The Chaldeans, who scoff at kings and make sport of rulers, and laugh at every fortress, and who sweep by like the wind… God is telling Habakkuk that God has loosed this hell on earth. This is God’s will.

Habakkuk refuses to back down. He refuses to become a cynic or a nihilist or a fatalist. He goes up on the ramparts, he takes his place in the watchtower, and he declares before God and everyone else, “I will take my station. I will see what God will say to me.” 

 Before I end this first installment, I need to make a couple things clear. First, according to the text, God raises up the Chaldeans, but God does not excuse Chaldean cruelty. There is nothing in the text that blesses barbarism or war. The text is very clear. Speaking of the Chaldeans, God declares that “their might is their god.” The Babylonian military-industrial-political-homeland security-empire-complex is their pride and joy, and it will be their downfall. Emphatically the text does not condone war or militarism. What the text is saying is that war and all the evils that it visits upon us and all humanity is not accidental. Wars do not “just happen.”
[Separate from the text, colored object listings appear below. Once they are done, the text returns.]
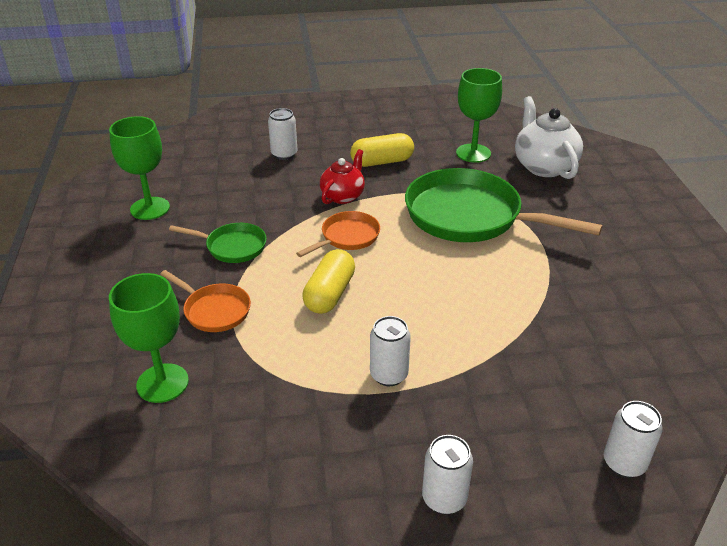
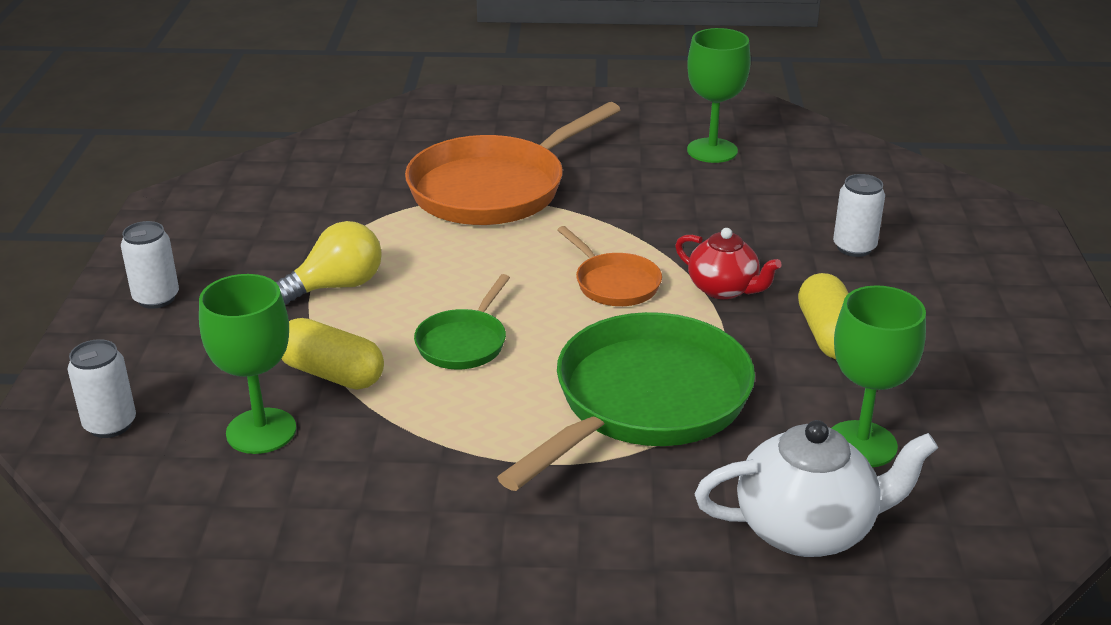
camera: 100 degrees right, 5 degrees down
(162, 383) = (395, 162): green goblet -> green goblet (261, 431)
(214, 310) = (494, 189): orange pan -> orange pan, size x2.04
(232, 247) = (614, 201): green pan -> green pan (464, 343)
(330, 294) = (495, 261): yellow capsule -> yellow capsule (331, 374)
(389, 375) = (336, 286): white can -> yellow light bulb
There are two ways to deal with the issue of evil in history. One is to blame God, ie It is God’s will that the Babylonians should wipe out Jerusalem and slaughter some of the people and take others captive. This is a fatalist view of history. What can we do? Nations have always been at war with each other. It’s too bad, it’s unfortunate, we wish it were otherwise, but that’s just the way it is. Love is just the driver of the hearse rushing from one tragedy to another. There are whole schools of theology and political theory built around the idea that people and nations are locked in a never ending struggle for power and security and we have to accept that. This is not what Habakkuk is saying. 
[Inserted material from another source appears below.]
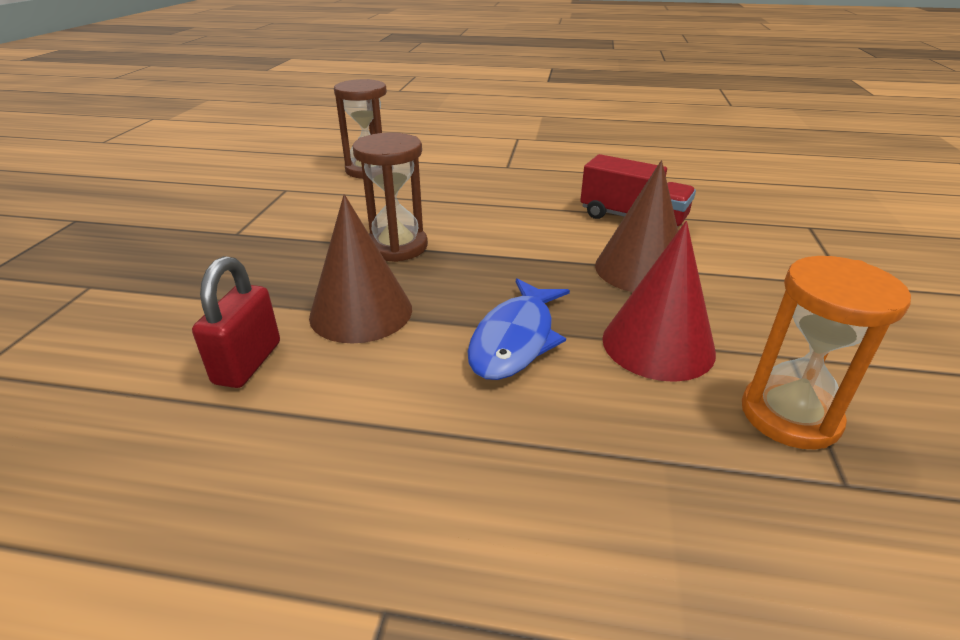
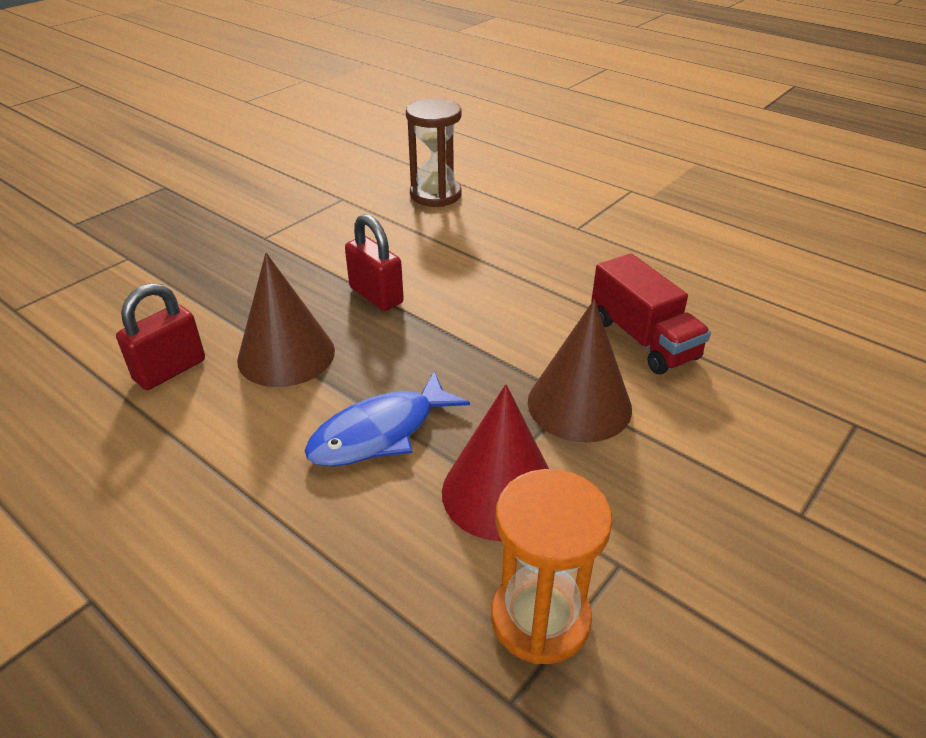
camera: 30 degrees right, 5 degrees up
(396, 246) = (376, 295): brown hourglass -> red padlock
 He is saying that our actions have consequences and we have responsibilities. Heschel says some people are guilty but everyone is responsible. This is what Habakkuk is telling us. He shoulders responsibility for his people, because of his unfailing love for his people and an unshakable belief in God. This is why he takes his place on the watchtower. He climbs up on the ramparts and waits for God. O Lord, how long will you not hear me? How long? These are not the questions of a fatalist.


It is worth remembering that in 1940, the Nazi’s banned the book of Habakkuk because they knew it was a dangerous book. The apartheid government of South Africa did the same banning Habakkuk, because they knew it was a dangerous book. People in our time who want to ban books might soon look to Habakkuk and other prophets and try to ban them.

This is a dangerous little book. It is only three short chapters. But in these chapters Habakkuk is telling us that injustice does not “just happen.” War does not “just happen.” It is intentional. It happens because people who have political, and economic, and military power want it to happen, or they are willing to let it happen. President Kennedy was right when he said “If we do not want war to put an end to us, we need to put an end to war.”

Habakkuk stood on the ramparts, he stood in the watchtower, because of his love for God and his love for his people. He stood there because there was no other place for him to stand. He stood there because he could not be a silent witness to the cruelty he was witnessing. He is remembered by history as a witness to resistance to authoritarian governments, and as witness to a world beyond war.